== Excerpt ==
◆ ◆ ◆ ◆ ◆

WebRTC — Building Peer-to-Peer Video Call Architecture in the Browser
Posted on: 4/27/2026 10:18:36 AM
Table of contents
- 1. What is WebRTC and How Does It Work?
- 2. Signaling — The First Step WebRTC Doesn't Define
- 3. NAT Traversal — STUN, TURN and the ICE Framework
- 4. Media Pipeline — Codecs, Encryption and Adaptive Bitrate
- 5. Production Architecture — P2P, SFU and MCU
- 6. Open-Source SFUs — LiveKit, mediasoup and Janus
- 7. Encoded Transform — True End-to-End Encryption
- 8. Production Deployment — Reference Architecture
- 9. WebRTC Performance Optimization
- 10. Real-World Use Cases Beyond Video Calls
- Conclusion
Every day, billions of minutes of video calls happen on Google Meet, Zoom, Discord and hundreds of other apps — all running on the same foundation: WebRTC. This set of browser APIs enables direct peer-to-peer transmission of audio, video and arbitrary data without plugins, without Flash, without installing anything. This article dives deep into WebRTC architecture from network protocols to production deployment with SFU, helping you understand how to build large-scale real-time communication systems.

◆ ◆ ◆ ◆ ◆

== Record excerpts ==
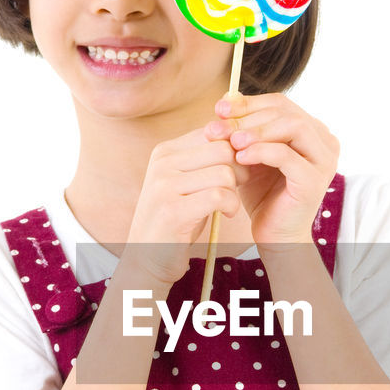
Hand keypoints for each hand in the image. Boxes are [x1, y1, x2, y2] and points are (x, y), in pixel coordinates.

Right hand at [125, 127, 244, 286]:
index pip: (213, 132)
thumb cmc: (177, 220)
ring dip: (235, 191)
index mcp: (164, 151)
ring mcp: (164, 186)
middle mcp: (162, 163)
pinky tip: (227, 215)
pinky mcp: (172, 211)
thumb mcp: (188, 182)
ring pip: (224, 172)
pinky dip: (232, 206)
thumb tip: (241, 136)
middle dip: (240, 168)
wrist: (148, 258)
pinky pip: (220, 196)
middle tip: (237, 188)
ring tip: (228, 204)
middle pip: (222, 149)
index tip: (238, 170)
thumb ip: (206, 160)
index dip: (235, 149)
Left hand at [205, 92, 339, 246]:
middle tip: (217, 127)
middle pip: (285, 111)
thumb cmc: (262, 194)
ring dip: (257, 131)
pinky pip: (287, 155)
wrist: (274, 235)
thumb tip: (225, 99)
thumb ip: (243, 128)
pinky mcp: (315, 181)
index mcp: (312, 131)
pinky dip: (262, 151)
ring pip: (292, 127)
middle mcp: (324, 142)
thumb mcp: (249, 154)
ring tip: (231, 141)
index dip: (248, 103)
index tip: (218, 110)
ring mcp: (324, 160)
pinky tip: (241, 157)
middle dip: (247, 117)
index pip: (280, 104)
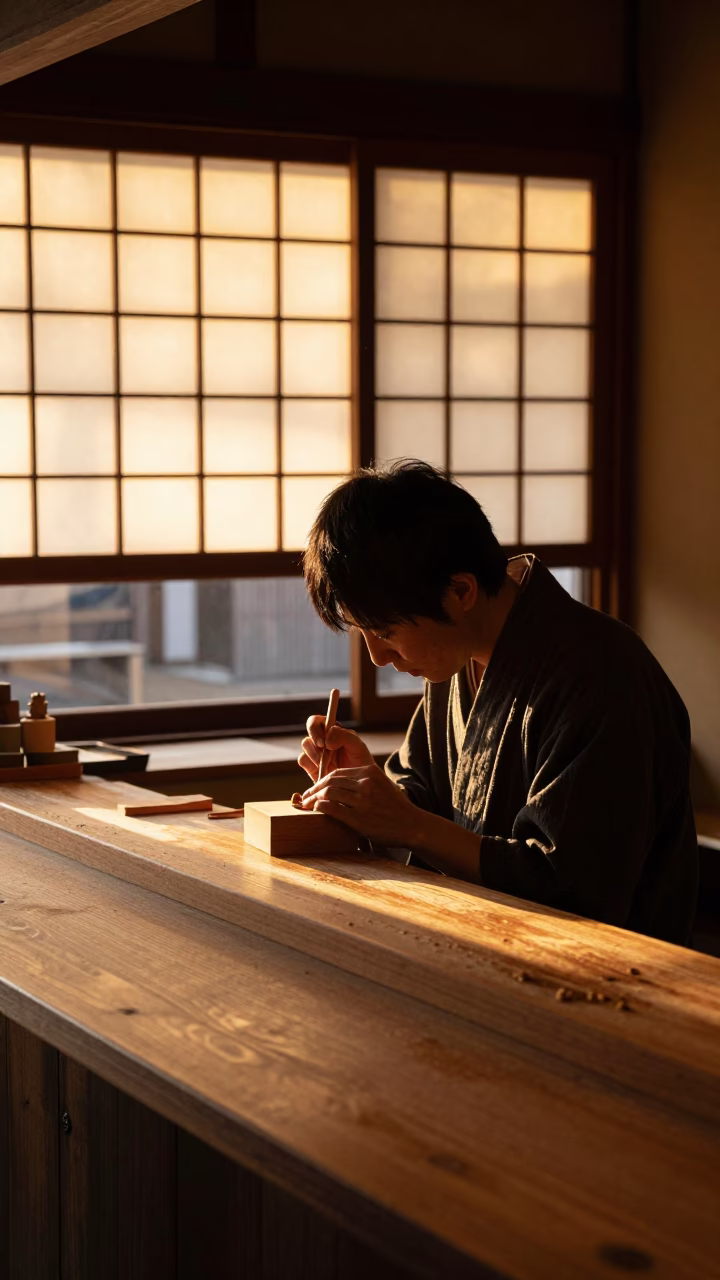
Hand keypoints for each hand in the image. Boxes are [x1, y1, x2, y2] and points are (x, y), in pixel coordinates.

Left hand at [297, 763, 419, 846]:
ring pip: (328, 793)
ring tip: (307, 805)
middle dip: (314, 789)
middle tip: (305, 797)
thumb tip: (334, 784)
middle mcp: (365, 783)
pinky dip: (320, 808)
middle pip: (329, 781)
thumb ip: (361, 781)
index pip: (337, 773)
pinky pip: (332, 809)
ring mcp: (362, 800)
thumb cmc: (393, 807)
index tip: (314, 789)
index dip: (321, 781)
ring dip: (313, 799)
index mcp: (369, 772)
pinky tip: (316, 811)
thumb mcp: (379, 784)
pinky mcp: (359, 817)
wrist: (411, 825)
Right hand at [298, 717, 373, 782]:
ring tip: (327, 764)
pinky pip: (302, 759)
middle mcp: (323, 739)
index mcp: (334, 732)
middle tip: (323, 749)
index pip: (319, 720)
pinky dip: (310, 765)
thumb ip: (344, 736)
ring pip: (305, 744)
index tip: (323, 742)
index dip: (316, 726)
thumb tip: (326, 740)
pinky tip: (322, 772)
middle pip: (309, 729)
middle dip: (315, 739)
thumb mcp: (358, 746)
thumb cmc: (361, 764)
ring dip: (314, 753)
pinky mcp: (311, 766)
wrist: (357, 786)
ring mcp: (316, 752)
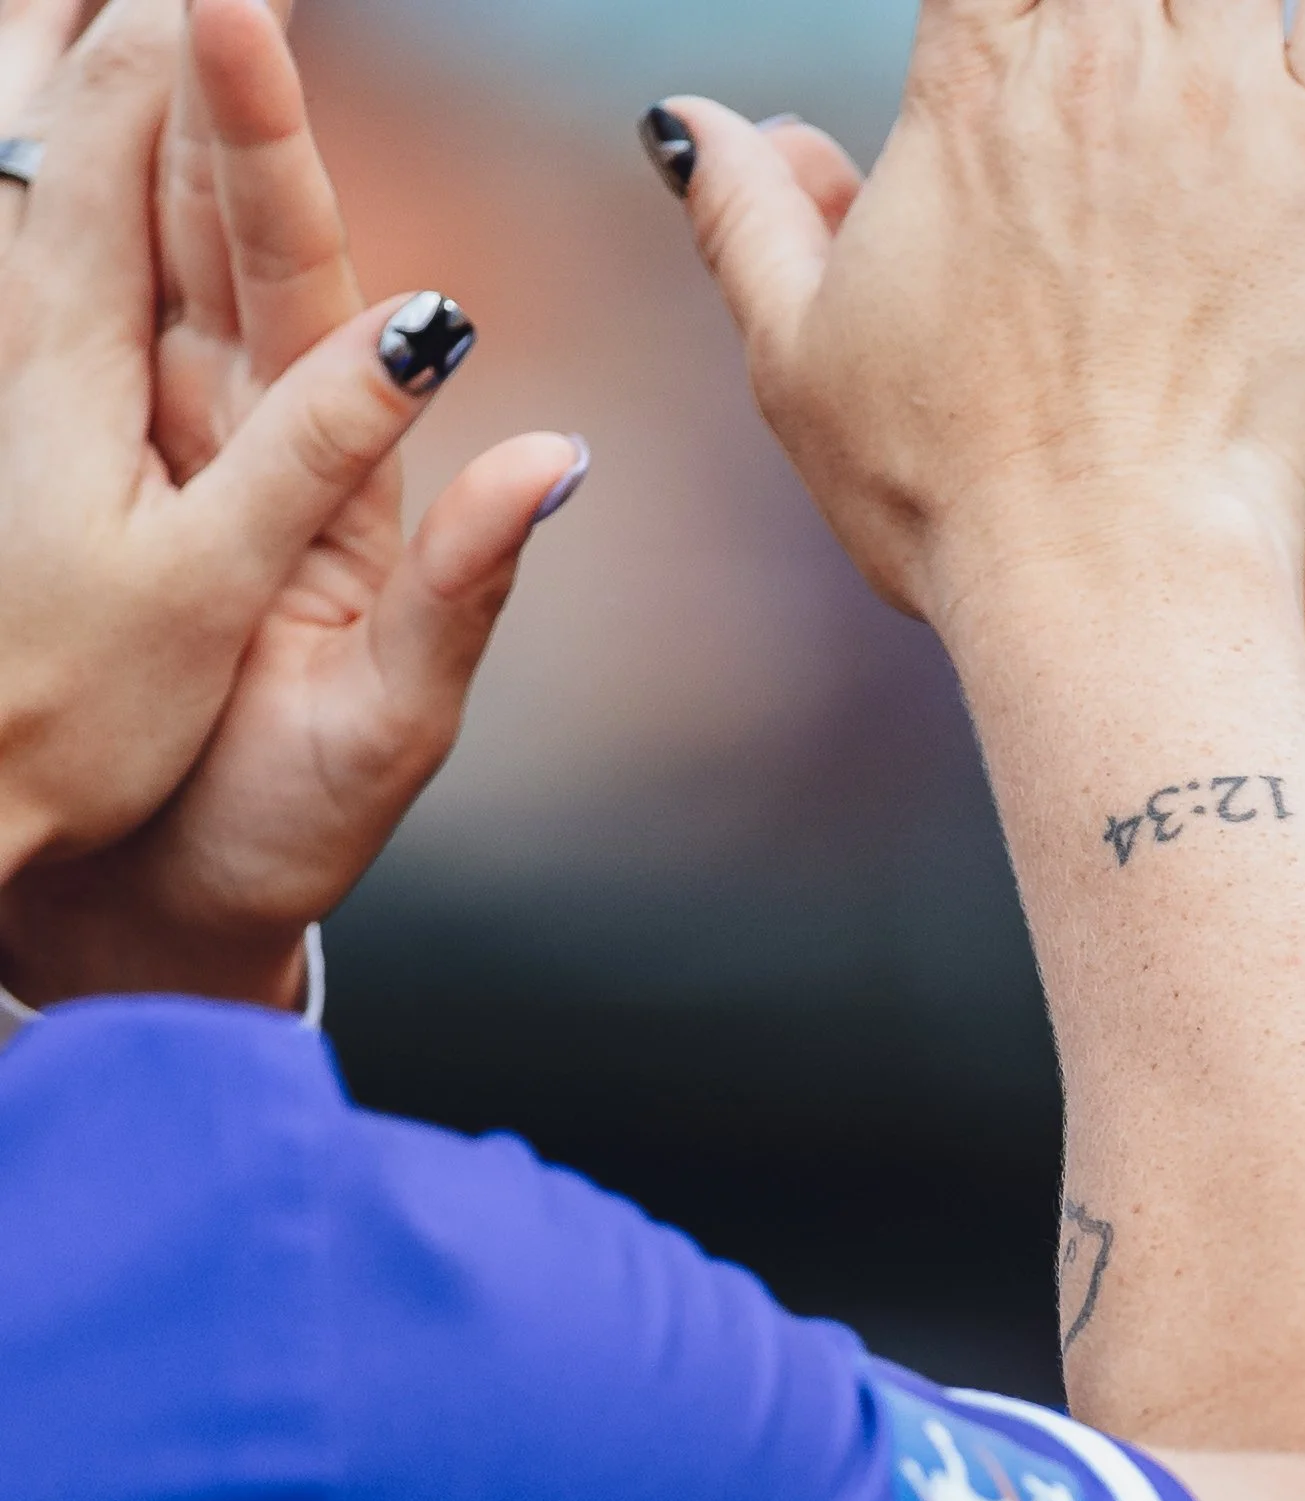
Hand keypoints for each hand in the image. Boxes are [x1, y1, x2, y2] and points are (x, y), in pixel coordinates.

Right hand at [0, 0, 584, 1009]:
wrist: (168, 914)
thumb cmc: (296, 826)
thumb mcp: (394, 719)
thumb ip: (465, 588)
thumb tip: (557, 457)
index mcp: (331, 476)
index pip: (302, 280)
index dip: (266, 149)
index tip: (236, 11)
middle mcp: (238, 449)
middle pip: (203, 245)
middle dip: (180, 99)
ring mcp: (141, 473)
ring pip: (113, 283)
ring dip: (93, 151)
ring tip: (73, 21)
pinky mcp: (71, 520)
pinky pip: (39, 374)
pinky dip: (26, 276)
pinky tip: (2, 180)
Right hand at [654, 0, 1304, 626]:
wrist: (1120, 586)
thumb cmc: (954, 497)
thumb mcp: (801, 359)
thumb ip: (747, 219)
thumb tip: (690, 123)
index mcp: (972, 85)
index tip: (1020, 17)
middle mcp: (1104, 62)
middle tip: (1117, 37)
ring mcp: (1233, 104)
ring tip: (1200, 37)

◆ ◆ ◆ ◆ ◆

== Exercise 1 ==
Reproduce the passage of the WebRTC article between "WebRTC — Building" and "Does It Work?", inclusive.
== Exercise 2 ==
Answer these questions from the WebRTC article:
(a) On what date was it posted?
(b) Which three open-source SFUs does its table of contents list?
(c) Which apps does its opening paragraph name besides "hundreds of other apps"?
== Exercise 3 ==
Go on writing the WebRTC article, picking up right after its introductory paragraph.

== Answer box 1 ==
WebRTC — Building Peer-to-Peer Video Call Architecture in the Browser
Posted on: 4/27/2026 10:18:36 AM
Table of contents
- 1. What is WebRTC and How Does It Work?

== Answer box 2 ==
(a) 4/27/2026
(b) LiveKit, mediasoup and Janus
(c) Google Meet, Zoom and Discord

== Answer box 3 ==
1. What is WebRTC and How Does It Work?
WebRTC (Web Real-Time Communication) is a collection of W3C/IETF standard APIs and protocols that enable browsers and native apps to establish peer-to-peer connections for media and data transmission. Unlike the traditional client-server model, WebRTC allows two devices to communicate directly — reducing latency, saving server bandwidth and simplifying architecture for real-time use cases.
Three core WebRTC APIs in the browser:
- MediaStream (getUserMedia) — Access camera, microphone and screen capture
- RTCPeerConnection — Establish P2P connections, handle codecs, SRTP encryption and ICE candidate management
- RTCDataChannel — Arbitrary data channel (text, files, game state) over SCTP with reliable or unreliable mode
graph TD
A["getUserMedia()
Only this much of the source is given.